Posted by Rich Sweeney on October 5, 2007
In an online article published by Foreign Policy this week, Paul J. Saunders and Vaughan Turekian argue that global climate change can’t be stopped. Therefore, their policy suggestion is that we not waste money trying to reduce carbon emissions, but instead start investing in dealing with the effects of climate change. For drawing such a dire conclusion, they provide almost no evidence to support this claim. It’s also interesting to note the backgrounds of the authors, particularly Mr. Saunders, who just a few years ago was firmly entrenched in the global warming deniers camp.
Politics aside, this position does shed light on the difficult choices policymakers face when addressing issues where the costs are high and the outcomes, of both action and inaction, are highly uncertain. On the one hand, you have people who view the costs of global warming as so obviously high that we should seek to avoid it at all costs. On the other you have people who say that our probability of successfully reigning in global warming is so small that it’s foolish to waste money on it. Like most things, the correct answer probably lies somewhere in the middle.

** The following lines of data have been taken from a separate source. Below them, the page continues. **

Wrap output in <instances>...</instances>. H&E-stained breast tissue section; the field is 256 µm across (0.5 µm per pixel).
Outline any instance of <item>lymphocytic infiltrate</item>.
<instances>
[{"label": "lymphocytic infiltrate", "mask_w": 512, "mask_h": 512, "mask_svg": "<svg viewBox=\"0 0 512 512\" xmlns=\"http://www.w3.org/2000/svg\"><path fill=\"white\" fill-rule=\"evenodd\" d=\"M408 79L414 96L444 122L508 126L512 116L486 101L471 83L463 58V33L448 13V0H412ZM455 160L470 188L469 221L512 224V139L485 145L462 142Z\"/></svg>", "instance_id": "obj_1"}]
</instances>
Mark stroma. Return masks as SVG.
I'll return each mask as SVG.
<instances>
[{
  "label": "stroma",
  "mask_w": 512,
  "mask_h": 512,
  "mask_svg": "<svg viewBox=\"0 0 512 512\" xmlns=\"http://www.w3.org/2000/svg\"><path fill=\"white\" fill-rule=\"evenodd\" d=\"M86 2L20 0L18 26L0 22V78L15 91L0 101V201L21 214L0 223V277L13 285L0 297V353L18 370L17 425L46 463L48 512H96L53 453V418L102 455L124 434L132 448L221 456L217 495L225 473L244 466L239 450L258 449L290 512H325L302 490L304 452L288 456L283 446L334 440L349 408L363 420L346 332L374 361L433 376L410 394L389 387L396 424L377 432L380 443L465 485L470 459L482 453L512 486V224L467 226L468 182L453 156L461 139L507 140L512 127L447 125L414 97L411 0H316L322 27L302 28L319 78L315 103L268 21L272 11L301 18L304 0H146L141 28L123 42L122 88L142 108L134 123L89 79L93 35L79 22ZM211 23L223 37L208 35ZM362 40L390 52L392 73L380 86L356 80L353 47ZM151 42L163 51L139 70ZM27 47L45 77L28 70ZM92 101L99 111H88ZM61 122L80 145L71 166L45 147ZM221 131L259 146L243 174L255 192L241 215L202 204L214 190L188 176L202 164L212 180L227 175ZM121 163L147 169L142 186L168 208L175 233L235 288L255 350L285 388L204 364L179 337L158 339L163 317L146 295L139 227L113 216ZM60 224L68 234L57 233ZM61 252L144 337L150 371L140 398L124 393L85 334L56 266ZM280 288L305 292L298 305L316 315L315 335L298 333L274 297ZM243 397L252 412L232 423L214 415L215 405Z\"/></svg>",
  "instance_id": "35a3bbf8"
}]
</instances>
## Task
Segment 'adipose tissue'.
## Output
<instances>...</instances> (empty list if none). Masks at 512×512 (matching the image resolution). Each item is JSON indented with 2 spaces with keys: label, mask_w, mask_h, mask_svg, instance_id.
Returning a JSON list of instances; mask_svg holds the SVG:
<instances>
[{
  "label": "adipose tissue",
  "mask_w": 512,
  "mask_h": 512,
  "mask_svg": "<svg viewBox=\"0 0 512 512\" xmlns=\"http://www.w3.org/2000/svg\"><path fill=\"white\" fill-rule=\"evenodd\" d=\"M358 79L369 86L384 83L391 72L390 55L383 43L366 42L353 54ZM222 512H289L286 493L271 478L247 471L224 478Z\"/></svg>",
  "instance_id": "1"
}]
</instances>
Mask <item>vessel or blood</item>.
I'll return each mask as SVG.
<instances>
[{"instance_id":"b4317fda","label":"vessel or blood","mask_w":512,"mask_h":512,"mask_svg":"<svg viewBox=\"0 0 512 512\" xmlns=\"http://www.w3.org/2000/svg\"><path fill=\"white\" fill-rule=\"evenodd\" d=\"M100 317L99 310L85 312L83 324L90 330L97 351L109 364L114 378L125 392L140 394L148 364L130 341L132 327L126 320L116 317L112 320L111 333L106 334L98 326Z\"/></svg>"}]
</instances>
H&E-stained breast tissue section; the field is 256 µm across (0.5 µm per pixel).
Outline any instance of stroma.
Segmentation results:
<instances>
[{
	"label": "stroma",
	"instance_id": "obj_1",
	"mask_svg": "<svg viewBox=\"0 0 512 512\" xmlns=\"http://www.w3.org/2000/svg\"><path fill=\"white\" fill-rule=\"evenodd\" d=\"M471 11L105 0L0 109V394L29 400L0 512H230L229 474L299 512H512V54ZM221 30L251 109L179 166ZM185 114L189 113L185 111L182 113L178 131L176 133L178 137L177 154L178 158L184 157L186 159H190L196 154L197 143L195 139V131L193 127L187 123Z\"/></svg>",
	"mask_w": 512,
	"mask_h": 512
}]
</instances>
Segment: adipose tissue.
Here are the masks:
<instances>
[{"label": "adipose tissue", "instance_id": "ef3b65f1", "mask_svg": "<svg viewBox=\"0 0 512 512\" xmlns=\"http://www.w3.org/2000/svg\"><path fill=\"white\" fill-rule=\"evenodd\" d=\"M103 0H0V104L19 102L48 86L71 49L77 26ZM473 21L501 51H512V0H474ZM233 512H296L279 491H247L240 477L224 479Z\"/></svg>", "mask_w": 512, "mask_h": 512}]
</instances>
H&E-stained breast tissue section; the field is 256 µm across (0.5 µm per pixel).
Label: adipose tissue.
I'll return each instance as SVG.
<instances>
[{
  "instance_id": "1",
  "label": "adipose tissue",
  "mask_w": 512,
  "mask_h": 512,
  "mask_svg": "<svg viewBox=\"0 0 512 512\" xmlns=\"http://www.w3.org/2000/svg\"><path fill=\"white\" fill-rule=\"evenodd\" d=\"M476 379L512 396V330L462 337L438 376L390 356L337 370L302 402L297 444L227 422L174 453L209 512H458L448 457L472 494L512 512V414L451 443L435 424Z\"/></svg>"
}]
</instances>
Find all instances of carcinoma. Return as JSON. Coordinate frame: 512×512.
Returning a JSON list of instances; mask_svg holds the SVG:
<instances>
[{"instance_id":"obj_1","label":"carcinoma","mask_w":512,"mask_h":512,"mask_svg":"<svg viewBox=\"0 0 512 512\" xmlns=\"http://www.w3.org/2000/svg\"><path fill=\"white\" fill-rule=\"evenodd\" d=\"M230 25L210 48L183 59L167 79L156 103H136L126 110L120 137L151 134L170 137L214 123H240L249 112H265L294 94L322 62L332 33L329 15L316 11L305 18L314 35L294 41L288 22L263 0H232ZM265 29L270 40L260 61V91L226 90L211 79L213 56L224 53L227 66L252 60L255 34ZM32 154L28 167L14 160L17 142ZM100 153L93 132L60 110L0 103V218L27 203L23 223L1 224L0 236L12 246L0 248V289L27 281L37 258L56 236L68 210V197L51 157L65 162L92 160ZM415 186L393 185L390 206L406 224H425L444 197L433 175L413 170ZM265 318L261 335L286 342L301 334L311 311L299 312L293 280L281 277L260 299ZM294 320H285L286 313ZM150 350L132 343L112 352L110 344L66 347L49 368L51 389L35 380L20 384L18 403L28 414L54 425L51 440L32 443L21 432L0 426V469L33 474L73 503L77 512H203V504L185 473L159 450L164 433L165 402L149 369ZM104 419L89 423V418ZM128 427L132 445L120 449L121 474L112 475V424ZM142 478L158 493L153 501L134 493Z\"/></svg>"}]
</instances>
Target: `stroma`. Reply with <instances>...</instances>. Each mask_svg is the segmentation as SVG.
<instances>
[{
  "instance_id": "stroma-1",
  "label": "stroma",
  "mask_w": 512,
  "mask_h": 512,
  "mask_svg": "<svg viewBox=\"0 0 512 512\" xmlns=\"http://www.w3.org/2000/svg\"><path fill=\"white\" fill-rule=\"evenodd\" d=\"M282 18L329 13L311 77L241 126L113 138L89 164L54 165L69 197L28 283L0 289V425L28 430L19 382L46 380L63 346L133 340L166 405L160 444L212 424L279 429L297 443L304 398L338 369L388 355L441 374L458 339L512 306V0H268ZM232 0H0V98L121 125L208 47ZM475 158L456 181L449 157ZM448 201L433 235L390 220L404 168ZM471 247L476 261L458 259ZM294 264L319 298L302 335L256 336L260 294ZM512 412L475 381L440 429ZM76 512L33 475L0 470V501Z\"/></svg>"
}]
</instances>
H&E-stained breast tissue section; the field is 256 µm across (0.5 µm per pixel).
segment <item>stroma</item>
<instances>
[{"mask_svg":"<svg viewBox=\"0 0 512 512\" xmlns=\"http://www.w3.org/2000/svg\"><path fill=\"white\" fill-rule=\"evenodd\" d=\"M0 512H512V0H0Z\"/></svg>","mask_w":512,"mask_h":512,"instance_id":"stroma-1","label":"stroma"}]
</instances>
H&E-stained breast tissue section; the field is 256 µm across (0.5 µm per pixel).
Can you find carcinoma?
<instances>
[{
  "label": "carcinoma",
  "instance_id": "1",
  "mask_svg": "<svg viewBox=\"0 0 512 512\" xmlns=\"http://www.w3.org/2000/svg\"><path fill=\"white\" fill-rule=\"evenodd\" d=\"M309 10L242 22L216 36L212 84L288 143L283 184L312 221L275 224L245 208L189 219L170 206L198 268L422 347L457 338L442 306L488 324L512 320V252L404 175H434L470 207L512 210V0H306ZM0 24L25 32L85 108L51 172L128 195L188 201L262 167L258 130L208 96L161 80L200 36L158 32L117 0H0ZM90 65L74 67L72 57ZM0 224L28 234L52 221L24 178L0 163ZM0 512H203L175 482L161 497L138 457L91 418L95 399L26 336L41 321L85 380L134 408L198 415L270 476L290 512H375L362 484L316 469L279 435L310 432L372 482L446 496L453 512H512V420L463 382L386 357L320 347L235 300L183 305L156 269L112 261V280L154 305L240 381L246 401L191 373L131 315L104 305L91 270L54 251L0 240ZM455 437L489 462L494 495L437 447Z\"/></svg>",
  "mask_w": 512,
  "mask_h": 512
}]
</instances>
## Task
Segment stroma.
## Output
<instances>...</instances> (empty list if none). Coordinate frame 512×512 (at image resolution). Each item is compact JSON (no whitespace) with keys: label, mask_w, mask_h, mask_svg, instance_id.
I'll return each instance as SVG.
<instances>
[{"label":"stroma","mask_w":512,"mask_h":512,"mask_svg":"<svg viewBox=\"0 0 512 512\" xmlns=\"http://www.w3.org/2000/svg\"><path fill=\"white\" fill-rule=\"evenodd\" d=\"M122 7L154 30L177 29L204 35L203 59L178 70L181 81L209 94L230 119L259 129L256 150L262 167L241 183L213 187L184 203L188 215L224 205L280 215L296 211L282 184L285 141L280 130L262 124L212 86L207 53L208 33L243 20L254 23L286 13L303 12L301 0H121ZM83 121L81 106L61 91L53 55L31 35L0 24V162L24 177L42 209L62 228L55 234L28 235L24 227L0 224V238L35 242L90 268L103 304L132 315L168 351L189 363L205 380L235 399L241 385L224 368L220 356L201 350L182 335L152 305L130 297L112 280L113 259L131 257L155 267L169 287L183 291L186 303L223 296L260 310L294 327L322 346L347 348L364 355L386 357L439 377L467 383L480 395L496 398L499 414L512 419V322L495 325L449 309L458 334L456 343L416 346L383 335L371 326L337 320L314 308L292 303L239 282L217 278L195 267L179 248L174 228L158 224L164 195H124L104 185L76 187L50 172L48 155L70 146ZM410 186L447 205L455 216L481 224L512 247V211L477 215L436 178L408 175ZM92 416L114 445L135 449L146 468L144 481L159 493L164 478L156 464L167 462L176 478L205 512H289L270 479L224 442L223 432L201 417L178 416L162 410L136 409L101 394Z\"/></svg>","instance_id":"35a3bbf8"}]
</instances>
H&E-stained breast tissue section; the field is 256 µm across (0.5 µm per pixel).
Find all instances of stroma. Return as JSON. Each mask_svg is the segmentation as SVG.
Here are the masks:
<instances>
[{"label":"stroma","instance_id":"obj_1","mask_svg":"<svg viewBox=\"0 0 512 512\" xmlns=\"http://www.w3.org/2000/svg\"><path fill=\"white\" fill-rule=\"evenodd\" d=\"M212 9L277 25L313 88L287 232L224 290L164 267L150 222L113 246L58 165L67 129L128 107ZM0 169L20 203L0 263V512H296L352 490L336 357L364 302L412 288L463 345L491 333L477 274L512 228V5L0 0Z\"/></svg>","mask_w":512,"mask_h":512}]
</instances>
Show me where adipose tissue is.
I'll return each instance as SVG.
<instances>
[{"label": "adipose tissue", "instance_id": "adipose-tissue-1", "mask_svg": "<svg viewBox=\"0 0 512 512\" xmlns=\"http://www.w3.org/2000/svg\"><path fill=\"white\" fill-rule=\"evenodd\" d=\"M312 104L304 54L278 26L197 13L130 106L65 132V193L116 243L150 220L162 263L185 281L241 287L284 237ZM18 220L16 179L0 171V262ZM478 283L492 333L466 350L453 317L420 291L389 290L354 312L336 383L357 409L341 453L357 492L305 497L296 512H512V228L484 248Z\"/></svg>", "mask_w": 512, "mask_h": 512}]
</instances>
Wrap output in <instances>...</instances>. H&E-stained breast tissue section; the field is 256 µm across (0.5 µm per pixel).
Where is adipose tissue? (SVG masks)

What I find most interesting (and encouraging) from an economist’s perspective, is that both sides are eventually going to be forced to put dollar figures to their claims. The “tree huggers” will have to quantify the costs of doing nothing. Realists like Turekian and Saunders will have to tally both the costs of curbing carbon as well as the costs of societal adaptation to global warming. Then their analyses and assumptions will be questioned and tested by policy analysts and the scientific community. Eventually we’ll approach consensus on the range and probability distribution of these three key costs, and a rational democratic debate will set our course. The point is that while global warming is certainly an important, and sometimes scary, issue, economics provides a pretty good framework for making complicated decisions. We just need to gather all the facts, keep all options open, and avoid fatalist traps (on both sides) like the one posed in this article.
siahtam said
Haven’t the sides put dollar figures to their claims?
Stern Report tells us the costs of doing nothing vs. stabilizing emissions.
World Bank had a report estimating that the costs of adaptation will be between 10-40 billion per year.